Isolate every line in the data with the string "Structures" and copy it.

+++

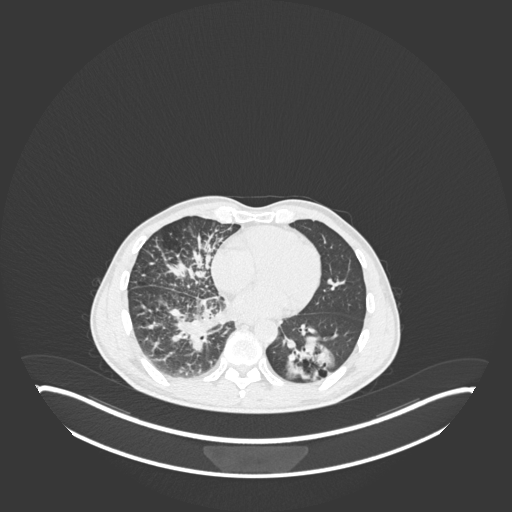
Chest CT, one axial slice; slice 93 of 237 in the series (ordered by position); lung window (W 1500 / L -600 HU); 1 mm slice thickness; 512 × 512 image matrix, field of view 500 × 500 mm. Male patient, age 49 years. From the clinical record (not read from this slice): clinical TNM (as recorded): T2b N1 M0.
Outlined on this slice (bounding box drawn by a radiologist):
- lung tumour (recorded histology: adenocarcinoma): bounding box (x1, y1, x2, y2) in pixels: (281, 328, 344, 383)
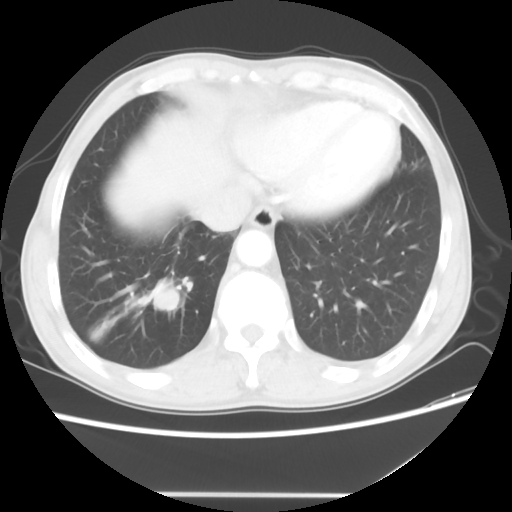
Chest CT, one axial slice; slice 11 of 56 in the series (ordered by position); 120 kVp; lung window (W 1500 / L -600 HU); 512 × 512 image matrix, field of view 344 × 344 mm. Patient: male, 65 years. Case-level facts recorded for this patient, not image findings: clinical TNM (as recorded): T1c N3 M0.
Structures marked on this image (bounding box drawn by a radiologist):
- lung tumour (recorded histology: small cell carcinoma): box from (x=135, y=277) to (x=180, y=318) px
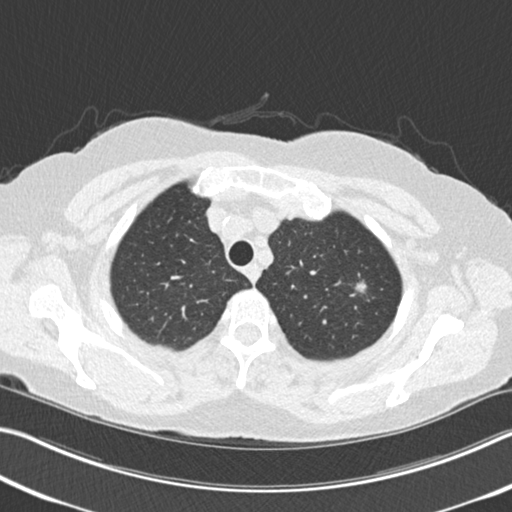
Low-dose screening chest CT, one axial slice. Slice 190 of 225 in the series (ordered by position). 120 kVp. Lung window (W 1500 / L -600 HU). 2 mm slice thickness. 512 × 512 image matrix, field of view 342 × 342 mm.
Structures marked on this image (expert manual segmentation):
- lesion 1 (tumor, upper lobe of right lung): bounding box (x1, y1, x2, y2) in pixels: (355, 282, 366, 293)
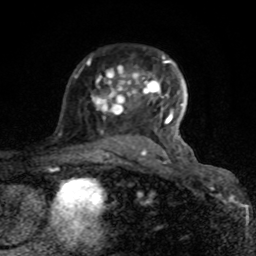
Breast MRI (dynamic contrast-enhanced), one axial slice; position 55 of 80 along the scan axis; cropped to one breast; dynamic contrast-enhanced series, time point 2 of 8 at this slice position (early post-contrast); 1.5 T; TE 4.2 ms, TR 7 ms; 2 mm slice thickness; 256 × 256 image matrix, field of view 155 × 155 mm. Female patient.
Structures marked on this image (semi-automatically segmented with operator editing):
- enhancing-tissue mask used for the functional tumour volume (all voxels passing the contrast-enhancement thresholds inside the analysis volume; usually the tumour): bounding box [x1, y1, x2, y2] px = [88, 56, 188, 163]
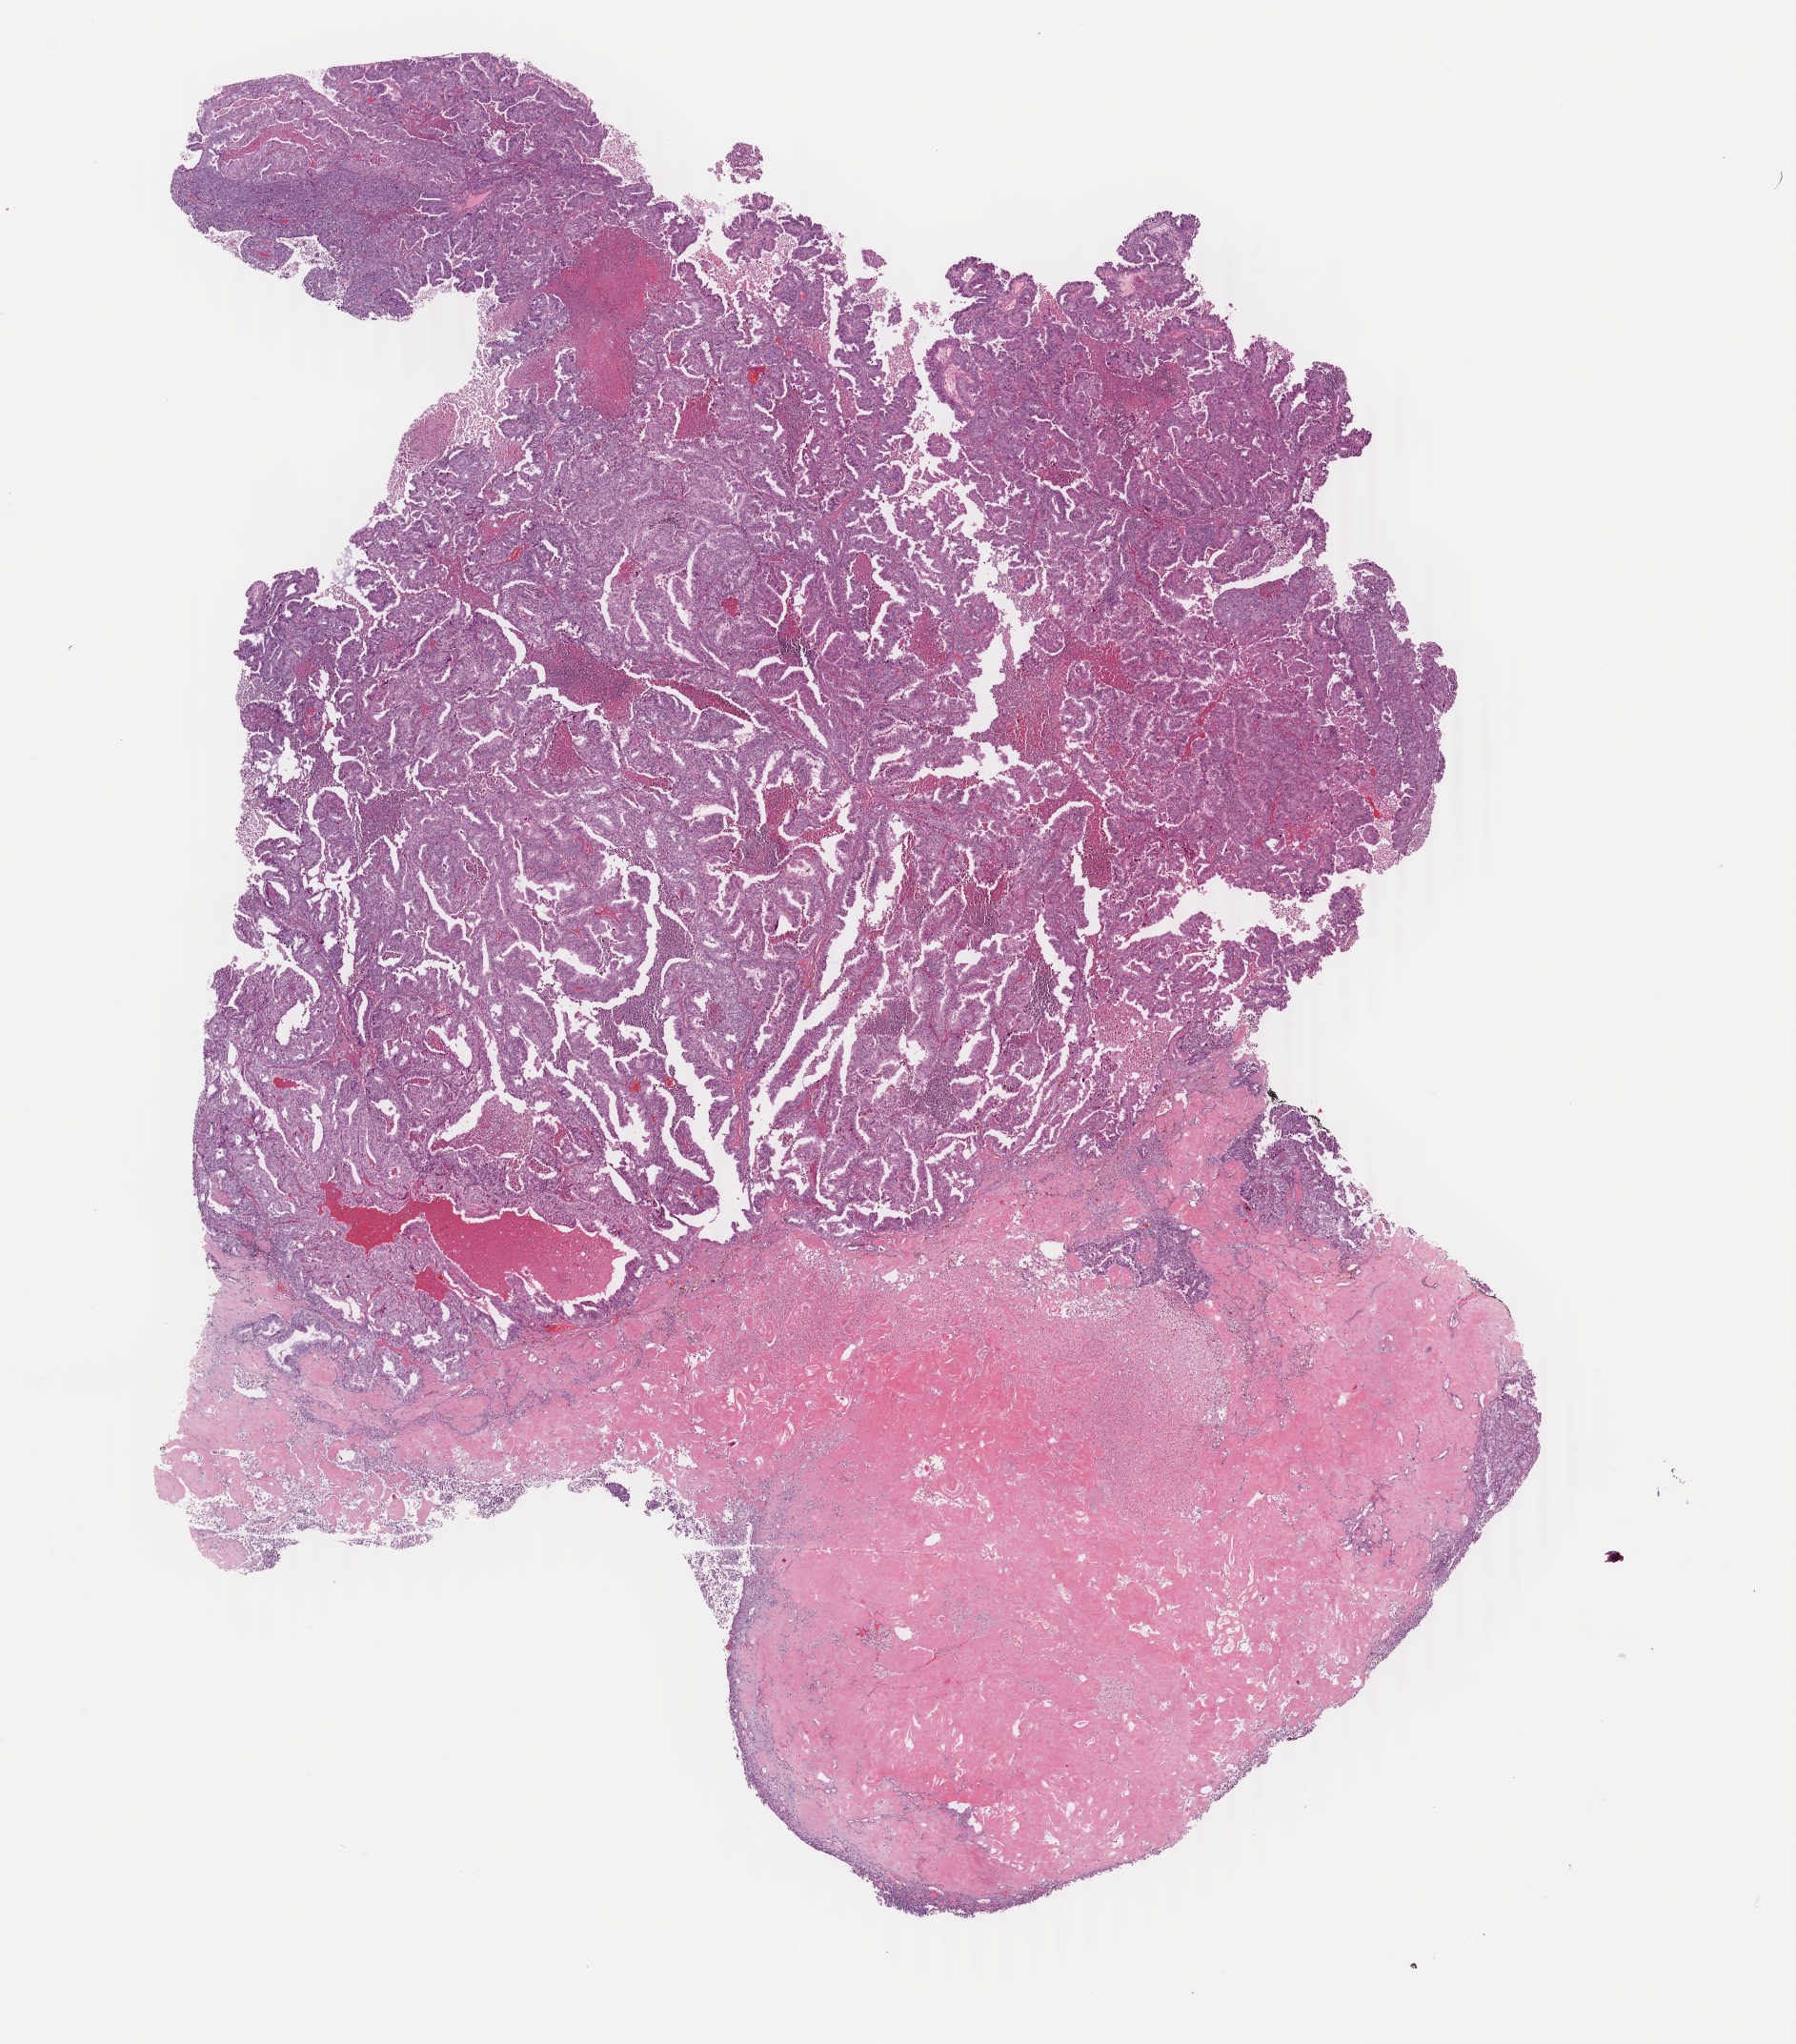
Whole-slide histology image, Hematoxylin and eosin (H&E) stained, low-resolution overview of the scanned area, about 15.0 x 17.1 mm (slide scanned at 40x). Frozen section from the bottom of the tissue portion. Uterus, primary tumour sample. Patient: female, age at initial diagnosis 74 years.
Pathologic diagnosis: Endometrioid adenocarcinoma, NOS (endometrium).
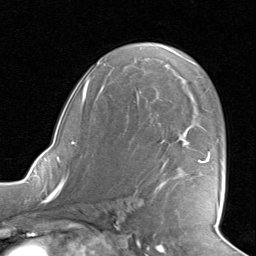
Breast MRI, one axial slice; slice 52 of 80 in the series (ordered by position); cropped to one breast; dynamic contrast-enhanced series, time point 2 of 8 at this slice position (early post-contrast); 1.5 T; TE 1.6 ms, TR 4.5 ms; 2 mm slice thickness; 256 × 256 image matrix, field of view 190 × 190 mm. Female patient.
Structures marked on this image (semi-automatic segmentation, software-assisted and operator-edited):
- enhancing-tissue mask used for the functional tumour volume (all voxels passing the contrast-enhancement thresholds inside the analysis volume; usually the tumour): bounding box <161,134,210,187> (left, top, right, bottom; pixels)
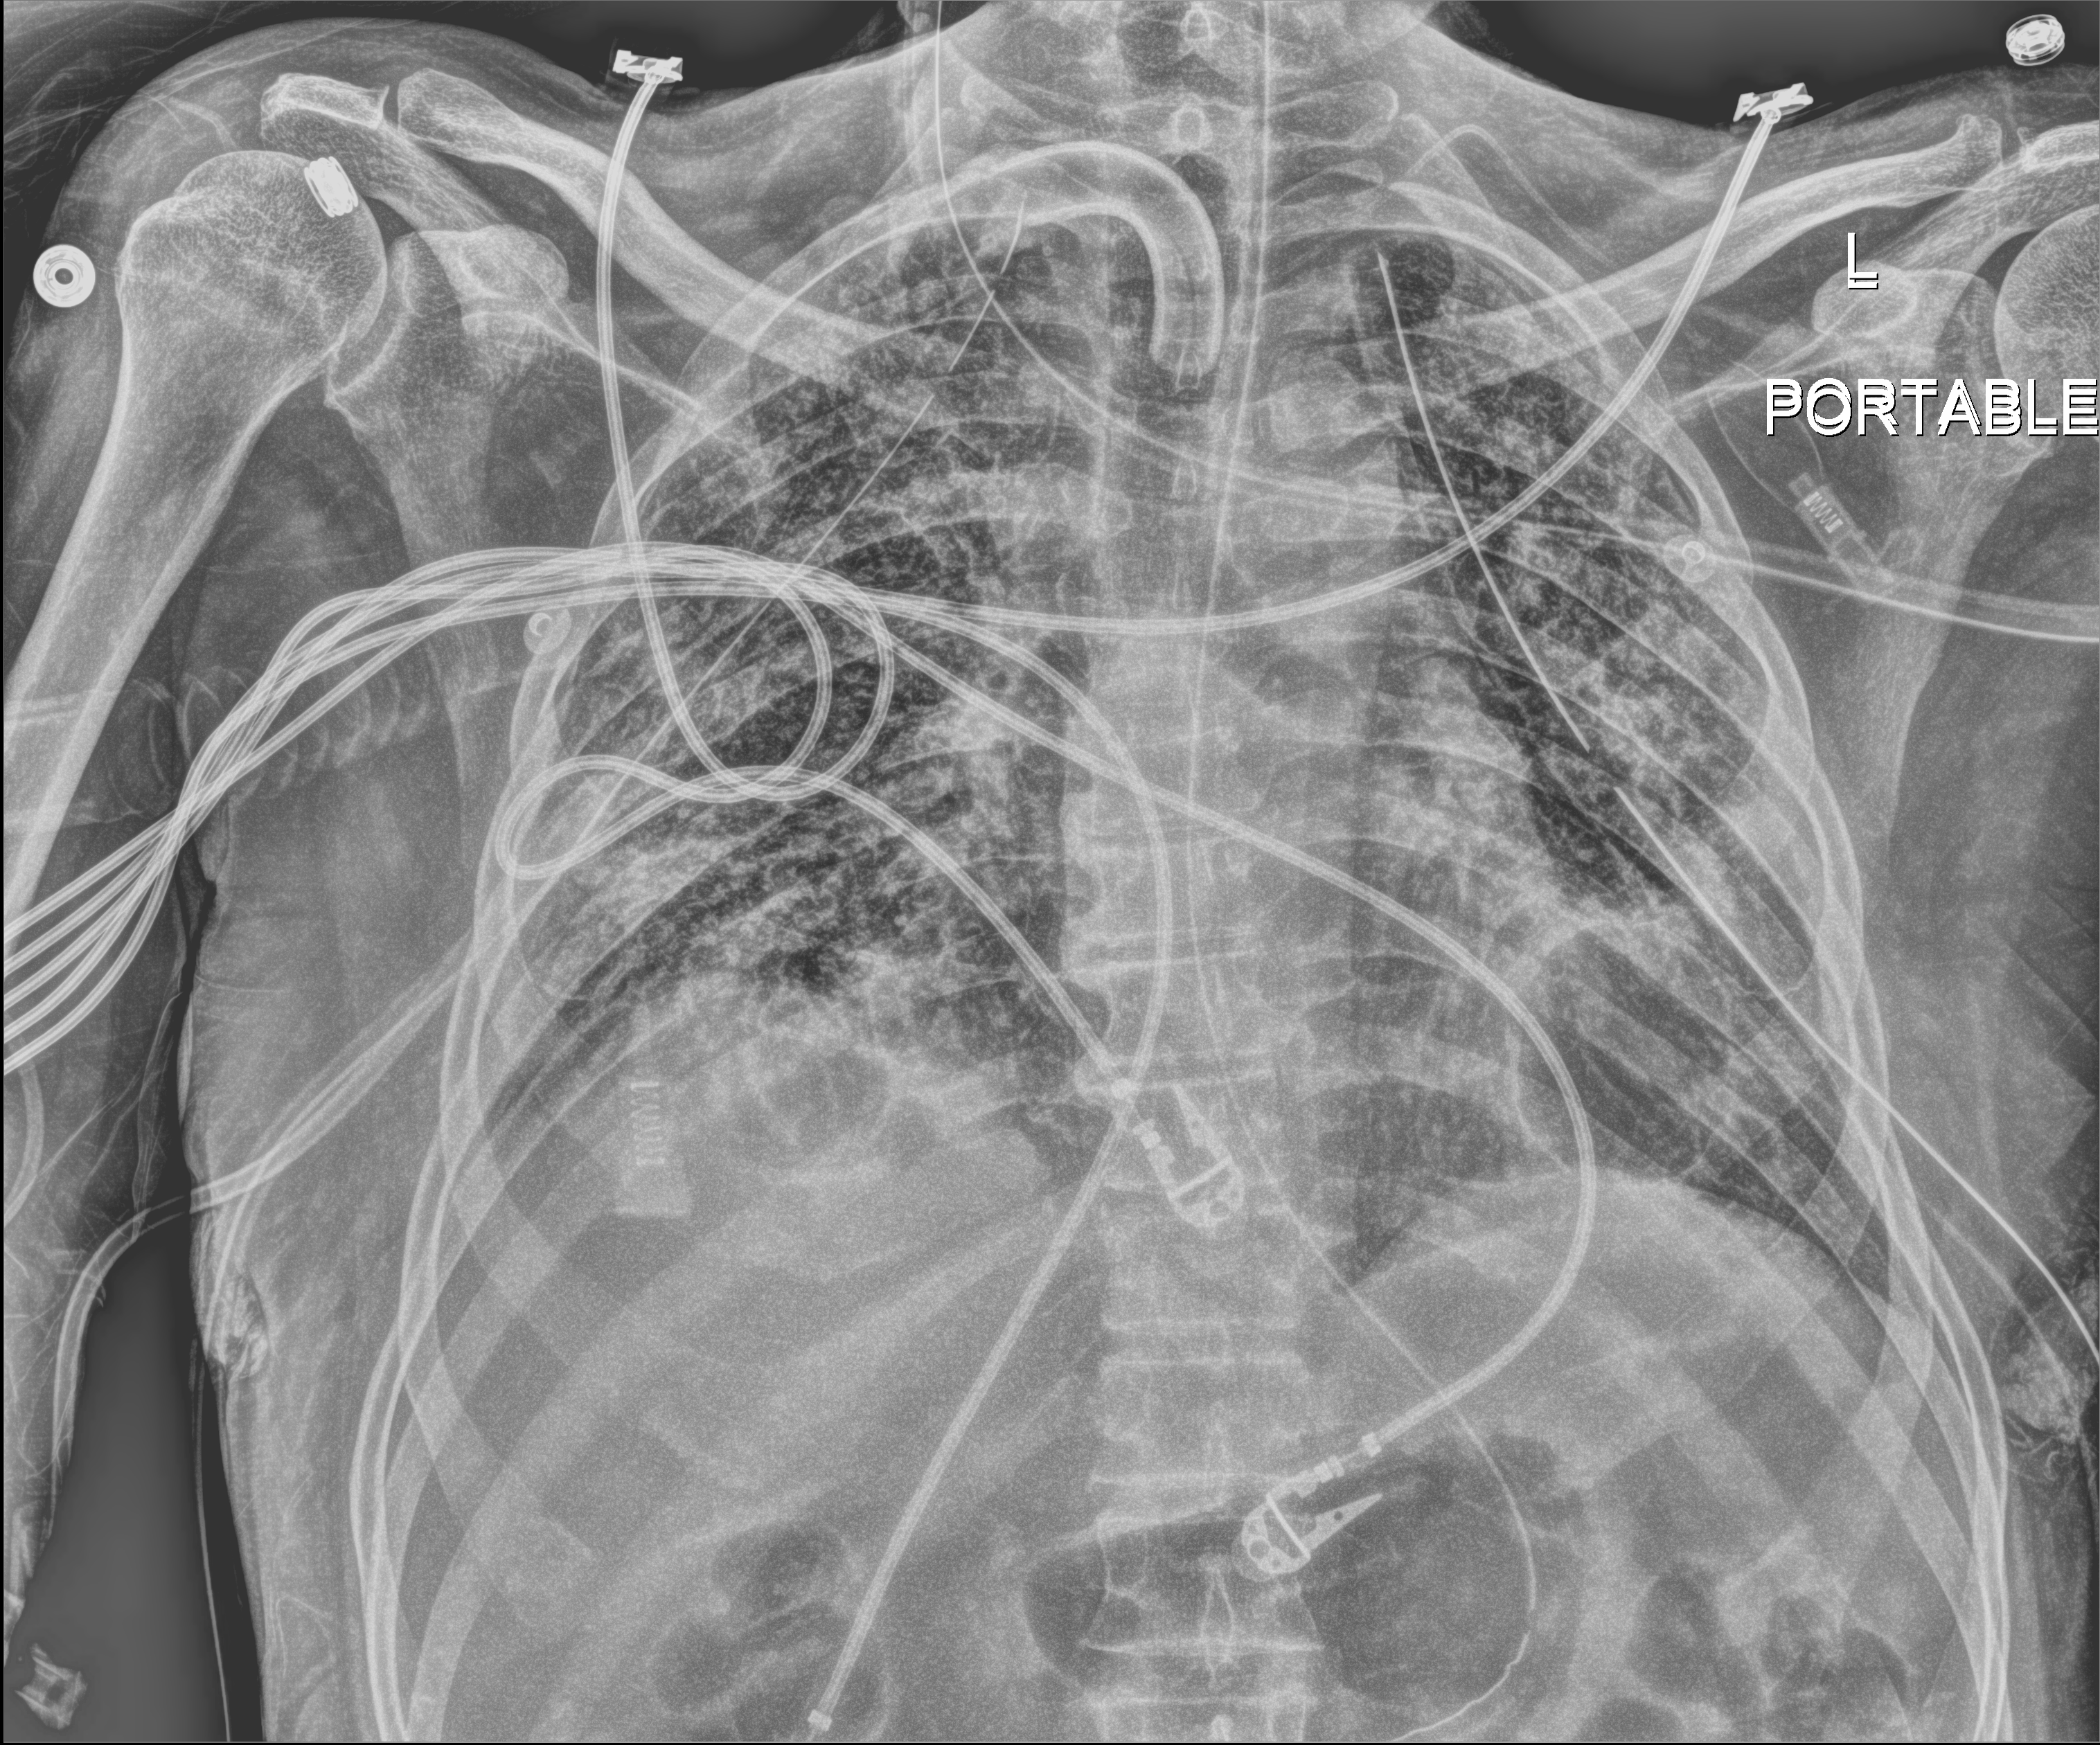
Portable chest radiograph; anteroposterior (AP) projection. Patient hospitalised with COVID-19; male, aged 18–59 years.
From the hospital-stay record, not from the radiograph (when in the stay this image was taken is not recorded): hypertension (admission record): yes; other chronic lung disease (admission record): no; admitted to intensive care during this hospital stay: yes.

+++

Answer space>
Structures marked on this image (bounding box drawn by a radiologist):
Structures marked on this image (expert manual segmentation):
Structures marked on this image (semi-automatically segmented with operator editing):
Structures marked on this image (semi-automatic segmentation, software-assisted and operator-edited):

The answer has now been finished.